Ever since the federal government figured out it could send taxpayers' money back to the states with strings attached, state governments have had to play by the feds' rules to get their full share of their own money.
Georgia currently sends more money to the federal government than it gets back in federal expenditures. A tiny part of that is because state lawmakers have been unwilling to close a near meaningless loophole in seat-belt laws.
That has to change, and this year's fiscal crisis might be the only way to make it happen.
Georgia has long complied with the requirement that drivers and passengers wear seat belts in order to receive federal highway funds.
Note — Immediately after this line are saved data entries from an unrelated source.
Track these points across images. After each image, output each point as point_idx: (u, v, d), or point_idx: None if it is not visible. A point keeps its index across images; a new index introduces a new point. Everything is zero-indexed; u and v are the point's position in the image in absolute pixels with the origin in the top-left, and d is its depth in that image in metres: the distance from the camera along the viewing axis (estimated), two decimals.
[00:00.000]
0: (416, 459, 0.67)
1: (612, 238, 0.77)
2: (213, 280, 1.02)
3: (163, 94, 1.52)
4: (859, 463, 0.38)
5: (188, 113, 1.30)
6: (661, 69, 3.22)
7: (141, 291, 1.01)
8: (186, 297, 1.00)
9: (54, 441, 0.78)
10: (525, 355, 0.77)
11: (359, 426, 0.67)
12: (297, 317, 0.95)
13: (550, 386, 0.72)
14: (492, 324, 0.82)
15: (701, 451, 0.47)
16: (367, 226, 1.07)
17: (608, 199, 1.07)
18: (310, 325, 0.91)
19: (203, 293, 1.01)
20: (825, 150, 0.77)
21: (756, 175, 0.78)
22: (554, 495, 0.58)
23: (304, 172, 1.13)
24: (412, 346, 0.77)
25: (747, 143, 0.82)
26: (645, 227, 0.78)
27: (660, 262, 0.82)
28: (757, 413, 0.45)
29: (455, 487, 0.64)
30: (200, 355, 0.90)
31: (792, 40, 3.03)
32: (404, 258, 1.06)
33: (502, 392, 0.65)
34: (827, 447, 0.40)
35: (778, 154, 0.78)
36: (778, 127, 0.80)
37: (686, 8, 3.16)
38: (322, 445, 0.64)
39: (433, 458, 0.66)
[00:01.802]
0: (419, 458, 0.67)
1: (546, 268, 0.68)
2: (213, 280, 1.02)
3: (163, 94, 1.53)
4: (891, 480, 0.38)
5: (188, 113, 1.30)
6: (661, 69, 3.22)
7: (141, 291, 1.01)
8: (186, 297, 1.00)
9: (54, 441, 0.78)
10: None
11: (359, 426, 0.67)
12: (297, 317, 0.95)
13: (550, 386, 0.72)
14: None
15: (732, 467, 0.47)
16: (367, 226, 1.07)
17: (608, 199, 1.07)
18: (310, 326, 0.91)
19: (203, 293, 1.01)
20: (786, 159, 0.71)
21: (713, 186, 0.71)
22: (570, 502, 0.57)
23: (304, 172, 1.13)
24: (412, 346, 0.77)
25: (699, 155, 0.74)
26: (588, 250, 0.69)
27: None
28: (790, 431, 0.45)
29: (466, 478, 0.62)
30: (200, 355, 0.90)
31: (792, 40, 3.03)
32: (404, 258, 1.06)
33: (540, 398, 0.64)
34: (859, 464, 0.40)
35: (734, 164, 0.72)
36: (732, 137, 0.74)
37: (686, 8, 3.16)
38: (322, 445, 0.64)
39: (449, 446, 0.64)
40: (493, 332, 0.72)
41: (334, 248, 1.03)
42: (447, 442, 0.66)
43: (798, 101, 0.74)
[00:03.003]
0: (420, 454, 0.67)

But a near-sacred element of the rural South has been the one holdout: Pickup trucks.
While drivers and passengers, and all children, are required by state law to be secured in all vehicles, adults can drive or ride in pickups legally without buckling up.
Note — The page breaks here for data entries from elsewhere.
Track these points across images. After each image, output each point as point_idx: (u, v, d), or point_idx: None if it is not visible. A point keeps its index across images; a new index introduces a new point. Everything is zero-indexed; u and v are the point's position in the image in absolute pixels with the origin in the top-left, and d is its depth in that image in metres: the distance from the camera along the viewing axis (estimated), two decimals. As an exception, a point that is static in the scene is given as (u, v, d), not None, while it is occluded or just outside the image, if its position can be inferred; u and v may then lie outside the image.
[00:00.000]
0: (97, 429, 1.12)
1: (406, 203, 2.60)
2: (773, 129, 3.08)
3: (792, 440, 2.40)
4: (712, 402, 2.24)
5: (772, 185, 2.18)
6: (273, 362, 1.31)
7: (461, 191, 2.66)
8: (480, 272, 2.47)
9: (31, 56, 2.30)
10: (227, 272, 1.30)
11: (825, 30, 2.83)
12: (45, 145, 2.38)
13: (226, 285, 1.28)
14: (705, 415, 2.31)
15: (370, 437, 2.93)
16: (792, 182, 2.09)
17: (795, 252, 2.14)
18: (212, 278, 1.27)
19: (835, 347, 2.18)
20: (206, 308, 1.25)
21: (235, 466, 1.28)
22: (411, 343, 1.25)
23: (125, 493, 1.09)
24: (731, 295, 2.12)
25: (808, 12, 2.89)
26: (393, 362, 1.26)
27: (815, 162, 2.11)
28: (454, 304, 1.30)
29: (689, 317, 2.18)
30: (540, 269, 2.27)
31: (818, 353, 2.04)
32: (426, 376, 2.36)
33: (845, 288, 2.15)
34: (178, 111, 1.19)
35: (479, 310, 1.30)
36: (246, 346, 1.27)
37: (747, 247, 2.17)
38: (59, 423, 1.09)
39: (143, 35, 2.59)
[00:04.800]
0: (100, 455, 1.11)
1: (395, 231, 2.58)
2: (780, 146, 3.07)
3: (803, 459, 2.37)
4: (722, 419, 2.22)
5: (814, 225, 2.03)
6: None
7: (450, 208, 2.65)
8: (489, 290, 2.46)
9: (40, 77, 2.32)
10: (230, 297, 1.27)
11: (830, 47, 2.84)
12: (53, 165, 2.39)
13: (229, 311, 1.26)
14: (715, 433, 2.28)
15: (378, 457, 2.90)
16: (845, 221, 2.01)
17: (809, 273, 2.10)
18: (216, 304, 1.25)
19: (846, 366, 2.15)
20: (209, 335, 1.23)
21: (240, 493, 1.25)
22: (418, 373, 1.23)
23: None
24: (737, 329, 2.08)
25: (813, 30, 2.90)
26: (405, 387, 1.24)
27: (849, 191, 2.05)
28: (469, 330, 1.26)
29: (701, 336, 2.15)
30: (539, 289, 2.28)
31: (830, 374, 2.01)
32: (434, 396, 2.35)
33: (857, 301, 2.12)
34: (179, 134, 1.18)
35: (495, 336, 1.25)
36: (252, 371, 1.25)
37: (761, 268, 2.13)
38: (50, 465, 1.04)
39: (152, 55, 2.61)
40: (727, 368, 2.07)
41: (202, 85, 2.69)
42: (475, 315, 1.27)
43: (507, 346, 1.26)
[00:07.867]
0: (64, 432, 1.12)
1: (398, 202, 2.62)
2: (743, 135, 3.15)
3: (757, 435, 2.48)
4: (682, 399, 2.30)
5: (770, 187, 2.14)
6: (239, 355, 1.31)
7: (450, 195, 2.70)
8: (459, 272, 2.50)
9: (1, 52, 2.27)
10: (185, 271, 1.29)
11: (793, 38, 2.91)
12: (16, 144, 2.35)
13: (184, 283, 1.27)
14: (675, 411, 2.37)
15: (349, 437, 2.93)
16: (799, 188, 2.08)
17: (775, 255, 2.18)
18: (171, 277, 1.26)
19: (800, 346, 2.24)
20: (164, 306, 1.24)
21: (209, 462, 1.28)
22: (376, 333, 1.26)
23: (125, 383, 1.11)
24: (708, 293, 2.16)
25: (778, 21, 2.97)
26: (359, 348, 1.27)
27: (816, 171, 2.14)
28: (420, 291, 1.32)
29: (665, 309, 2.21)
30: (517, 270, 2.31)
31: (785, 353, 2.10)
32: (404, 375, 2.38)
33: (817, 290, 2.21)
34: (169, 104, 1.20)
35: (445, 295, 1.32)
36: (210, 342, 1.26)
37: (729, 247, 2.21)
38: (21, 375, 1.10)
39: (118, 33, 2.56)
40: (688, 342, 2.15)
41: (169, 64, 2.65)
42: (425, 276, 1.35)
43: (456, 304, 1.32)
Rural lawmakers in Georgia long have kept the requirement off the books - and as a result, the state has lost some $4 million each year in federal highway funds.
Don't like seat belt laws? Frankly, we don't either, any more than we like helmet laws for motorcyclists. Adults should be free to endanger their own lives as much as they see fit; it's their business.
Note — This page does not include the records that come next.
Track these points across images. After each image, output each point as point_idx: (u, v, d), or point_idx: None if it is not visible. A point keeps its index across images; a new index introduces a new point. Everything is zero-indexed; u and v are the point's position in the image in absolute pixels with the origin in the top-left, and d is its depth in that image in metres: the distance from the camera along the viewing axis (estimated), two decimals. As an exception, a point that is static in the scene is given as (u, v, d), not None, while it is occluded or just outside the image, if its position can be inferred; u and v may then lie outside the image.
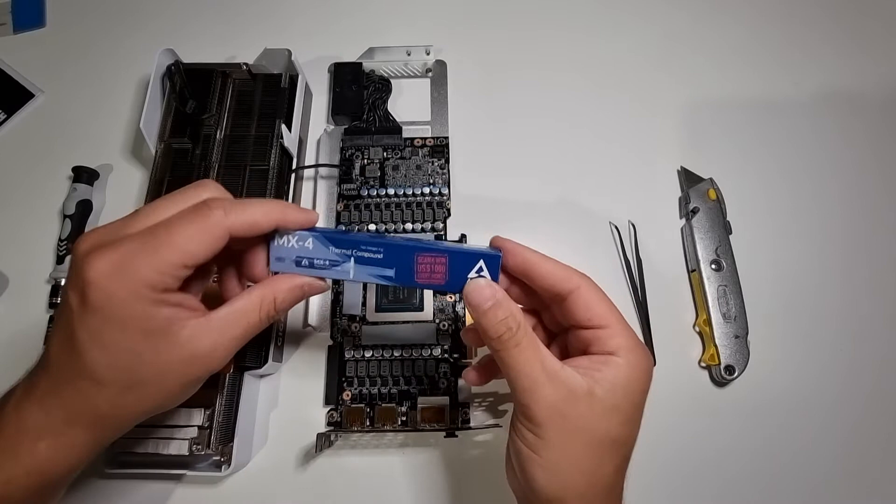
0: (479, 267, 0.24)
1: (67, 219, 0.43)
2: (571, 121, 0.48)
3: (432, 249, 0.25)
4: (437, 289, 0.26)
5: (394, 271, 0.25)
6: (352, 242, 0.25)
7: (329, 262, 0.25)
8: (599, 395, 0.24)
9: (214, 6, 0.53)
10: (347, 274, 0.25)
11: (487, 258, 0.25)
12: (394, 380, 0.39)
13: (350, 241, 0.25)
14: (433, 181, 0.44)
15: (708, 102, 0.49)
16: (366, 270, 0.25)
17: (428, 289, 0.26)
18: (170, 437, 0.34)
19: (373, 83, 0.47)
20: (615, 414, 0.25)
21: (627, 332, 0.26)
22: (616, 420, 0.25)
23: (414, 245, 0.25)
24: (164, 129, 0.43)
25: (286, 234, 0.25)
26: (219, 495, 0.38)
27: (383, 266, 0.25)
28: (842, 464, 0.39)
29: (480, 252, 0.25)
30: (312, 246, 0.25)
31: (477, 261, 0.24)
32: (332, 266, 0.25)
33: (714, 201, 0.44)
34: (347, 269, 0.25)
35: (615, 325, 0.25)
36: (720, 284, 0.41)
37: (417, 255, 0.24)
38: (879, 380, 0.41)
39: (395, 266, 0.25)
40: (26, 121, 0.49)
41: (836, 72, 0.50)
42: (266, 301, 0.25)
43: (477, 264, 0.24)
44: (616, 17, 0.52)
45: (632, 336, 0.26)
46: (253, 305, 0.25)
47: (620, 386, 0.25)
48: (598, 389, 0.24)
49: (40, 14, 0.53)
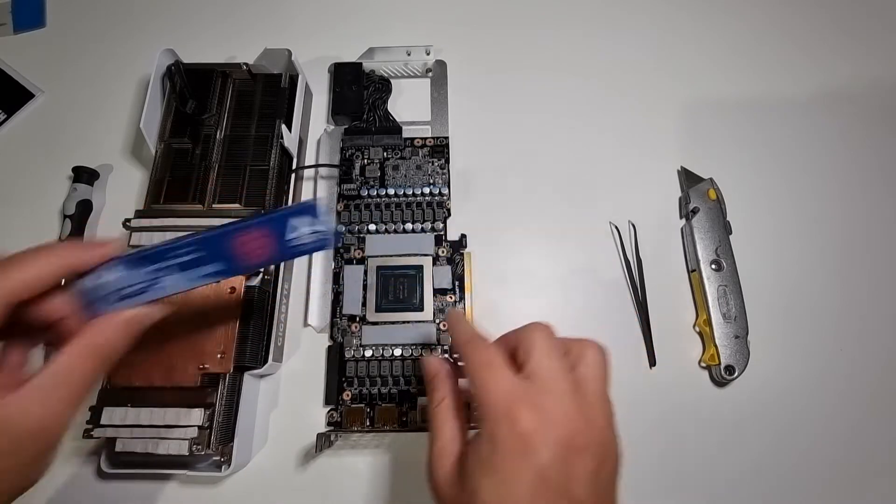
0: (300, 222, 0.23)
1: (67, 219, 0.43)
2: (571, 121, 0.48)
3: (249, 226, 0.23)
4: (270, 263, 0.25)
5: (222, 264, 0.23)
6: (165, 252, 0.23)
7: (148, 284, 0.23)
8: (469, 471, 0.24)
9: (214, 6, 0.53)
10: (176, 286, 0.23)
11: (307, 209, 0.23)
12: (394, 380, 0.39)
13: (163, 252, 0.23)
14: (433, 181, 0.44)
15: (708, 102, 0.49)
16: (193, 274, 0.23)
17: (262, 266, 0.24)
18: (170, 437, 0.34)
19: (373, 83, 0.47)
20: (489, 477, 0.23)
21: (484, 409, 0.24)
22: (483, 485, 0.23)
23: (230, 229, 0.23)
24: (164, 129, 0.43)
25: (88, 273, 0.23)
26: (219, 495, 0.38)
27: (209, 263, 0.23)
28: (842, 464, 0.39)
29: (298, 208, 0.23)
30: (123, 274, 0.23)
31: (289, 220, 0.23)
32: (154, 285, 0.23)
33: (714, 201, 0.44)
34: (173, 282, 0.23)
35: (478, 402, 0.24)
36: (720, 284, 0.41)
37: (237, 238, 0.23)
38: (879, 380, 0.41)
39: (221, 258, 0.23)
40: (26, 121, 0.49)
41: (837, 71, 0.50)
42: (87, 350, 0.23)
43: (296, 221, 0.23)
44: (616, 17, 0.52)
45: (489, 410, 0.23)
46: (74, 360, 0.23)
47: (484, 461, 0.23)
48: (469, 462, 0.24)
49: (40, 14, 0.53)
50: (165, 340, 0.35)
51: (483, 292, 0.42)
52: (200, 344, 0.36)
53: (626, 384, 0.40)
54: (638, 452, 0.39)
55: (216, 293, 0.37)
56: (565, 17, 0.52)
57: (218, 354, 0.35)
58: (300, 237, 0.23)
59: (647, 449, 0.39)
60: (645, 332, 0.41)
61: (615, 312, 0.42)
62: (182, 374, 0.35)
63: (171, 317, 0.36)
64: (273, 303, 0.40)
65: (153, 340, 0.35)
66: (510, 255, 0.44)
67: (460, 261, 0.42)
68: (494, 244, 0.44)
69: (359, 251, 0.42)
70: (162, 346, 0.35)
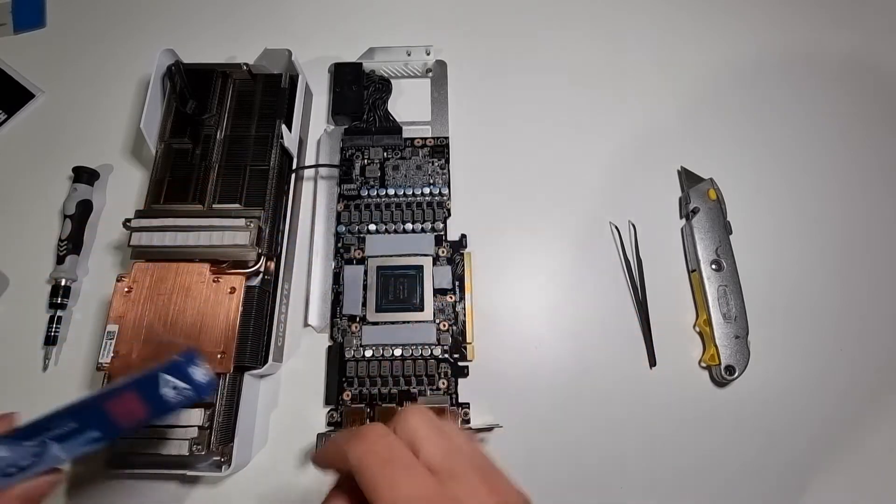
0: (166, 382, 0.23)
1: (68, 219, 0.43)
2: (572, 120, 0.48)
3: (117, 390, 0.23)
4: (145, 423, 0.24)
5: (98, 431, 0.23)
6: (38, 427, 0.23)
7: (33, 457, 0.23)
8: None
9: (214, 6, 0.53)
10: (59, 458, 0.23)
11: (170, 369, 0.22)
12: (394, 380, 0.39)
13: (37, 427, 0.23)
14: (433, 181, 0.44)
15: (708, 102, 0.49)
16: (74, 444, 0.23)
17: (138, 427, 0.24)
18: (170, 438, 0.34)
19: (373, 83, 0.47)
20: None
21: None
22: None
23: (99, 396, 0.23)
24: (164, 129, 0.43)
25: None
26: (219, 495, 0.38)
27: (85, 431, 0.23)
28: (842, 464, 0.39)
29: (159, 367, 0.23)
30: (6, 452, 0.22)
31: (159, 377, 0.22)
32: (38, 458, 0.23)
33: (714, 201, 0.44)
34: (56, 454, 0.23)
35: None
36: (720, 284, 0.41)
37: (107, 404, 0.23)
38: (879, 380, 0.41)
39: (96, 425, 0.23)
40: (26, 121, 0.49)
41: (837, 72, 0.50)
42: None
43: (163, 381, 0.23)
44: (616, 17, 0.52)
45: None
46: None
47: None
48: None
49: (40, 14, 0.53)
50: (166, 340, 0.36)
51: (483, 292, 0.42)
52: (200, 344, 0.35)
53: (626, 384, 0.41)
54: (638, 452, 0.40)
55: (216, 293, 0.37)
56: (565, 17, 0.52)
57: (218, 354, 0.35)
58: (172, 393, 0.23)
59: (646, 449, 0.39)
60: (645, 332, 0.41)
61: (615, 312, 0.42)
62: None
63: (172, 317, 0.36)
64: (273, 303, 0.40)
65: (154, 341, 0.36)
66: (510, 255, 0.44)
67: (460, 261, 0.42)
68: (494, 244, 0.44)
69: (359, 251, 0.42)
70: (162, 347, 0.35)
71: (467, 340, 0.40)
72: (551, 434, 0.39)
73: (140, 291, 0.37)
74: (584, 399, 0.40)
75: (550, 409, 0.40)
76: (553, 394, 0.40)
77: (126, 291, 0.37)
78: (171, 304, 0.36)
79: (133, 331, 0.36)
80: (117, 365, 0.35)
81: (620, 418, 0.40)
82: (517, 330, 0.42)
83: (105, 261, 0.44)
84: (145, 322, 0.36)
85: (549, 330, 0.42)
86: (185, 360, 0.23)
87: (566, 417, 0.40)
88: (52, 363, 0.41)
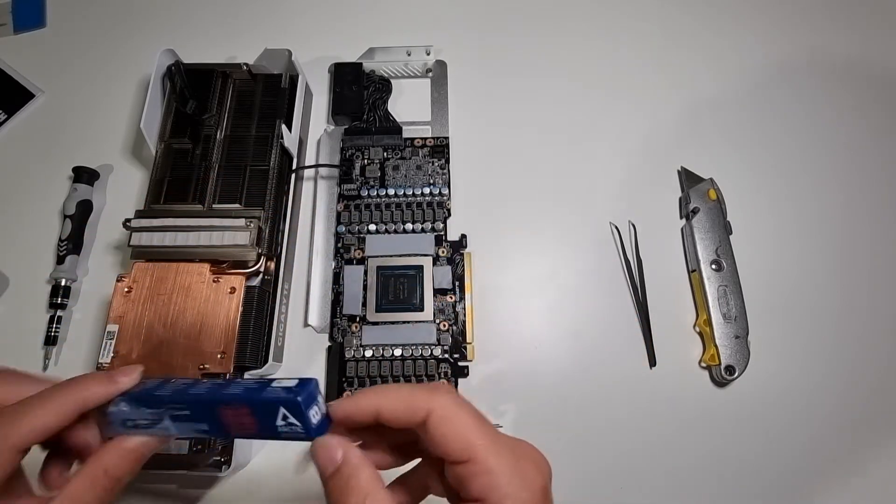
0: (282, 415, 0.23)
1: (68, 219, 0.43)
2: (572, 120, 0.48)
3: (234, 399, 0.23)
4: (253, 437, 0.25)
5: (207, 425, 0.24)
6: (159, 401, 0.24)
7: (151, 422, 0.24)
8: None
9: (214, 6, 0.53)
10: (170, 431, 0.24)
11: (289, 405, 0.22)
12: (394, 380, 0.39)
13: (157, 400, 0.24)
14: (433, 181, 0.44)
15: (708, 102, 0.49)
16: (185, 426, 0.24)
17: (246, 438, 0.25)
18: (170, 438, 0.34)
19: (373, 83, 0.47)
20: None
21: (496, 461, 0.20)
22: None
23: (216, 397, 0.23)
24: (164, 129, 0.43)
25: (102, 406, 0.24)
26: (219, 495, 0.38)
27: (195, 421, 0.23)
28: (842, 464, 0.39)
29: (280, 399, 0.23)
30: (128, 408, 0.24)
31: (278, 409, 0.23)
32: (155, 424, 0.24)
33: (714, 201, 0.44)
34: (168, 427, 0.24)
35: (479, 457, 0.20)
36: (720, 284, 0.41)
37: (220, 410, 0.23)
38: (879, 380, 0.41)
39: (206, 420, 0.23)
40: (26, 121, 0.49)
41: (838, 73, 0.50)
42: (96, 477, 0.23)
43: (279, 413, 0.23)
44: (615, 17, 0.52)
45: (503, 464, 0.20)
46: (83, 486, 0.23)
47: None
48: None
49: (40, 14, 0.53)
50: (166, 340, 0.36)
51: (483, 292, 0.42)
52: (200, 344, 0.36)
53: (626, 384, 0.41)
54: (638, 452, 0.40)
55: (216, 293, 0.37)
56: (565, 17, 0.52)
57: (218, 354, 0.35)
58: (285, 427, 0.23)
59: (647, 449, 0.39)
60: (645, 332, 0.41)
61: (615, 312, 0.42)
62: (182, 374, 0.35)
63: (172, 317, 0.36)
64: (273, 303, 0.40)
65: (154, 341, 0.36)
66: (510, 255, 0.44)
67: (460, 261, 0.42)
68: (494, 244, 0.44)
69: (359, 251, 0.42)
70: (162, 346, 0.35)
71: (467, 340, 0.40)
72: (551, 434, 0.39)
73: (140, 291, 0.37)
74: (584, 399, 0.40)
75: (550, 409, 0.40)
76: (553, 394, 0.40)
77: (126, 291, 0.37)
78: (172, 304, 0.36)
79: (133, 331, 0.36)
80: (117, 365, 0.35)
81: (620, 418, 0.40)
82: (517, 330, 0.42)
83: (105, 261, 0.44)
84: (145, 322, 0.36)
85: (549, 330, 0.42)
86: (306, 400, 0.23)
87: (566, 417, 0.40)
88: (52, 363, 0.41)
But it is also remarkably stupid to not buckle up. And thanks to the heavy hand of the feds, protecting that stupidity means we send $4 million of our tax money to New York and Chicago rather than having it to spend on Georgia's own highways.
State lawmakers should close that loophole and simply require seat belts for everyone in all vehicles operating on the public highways. To not do so also would be remarkably stupid.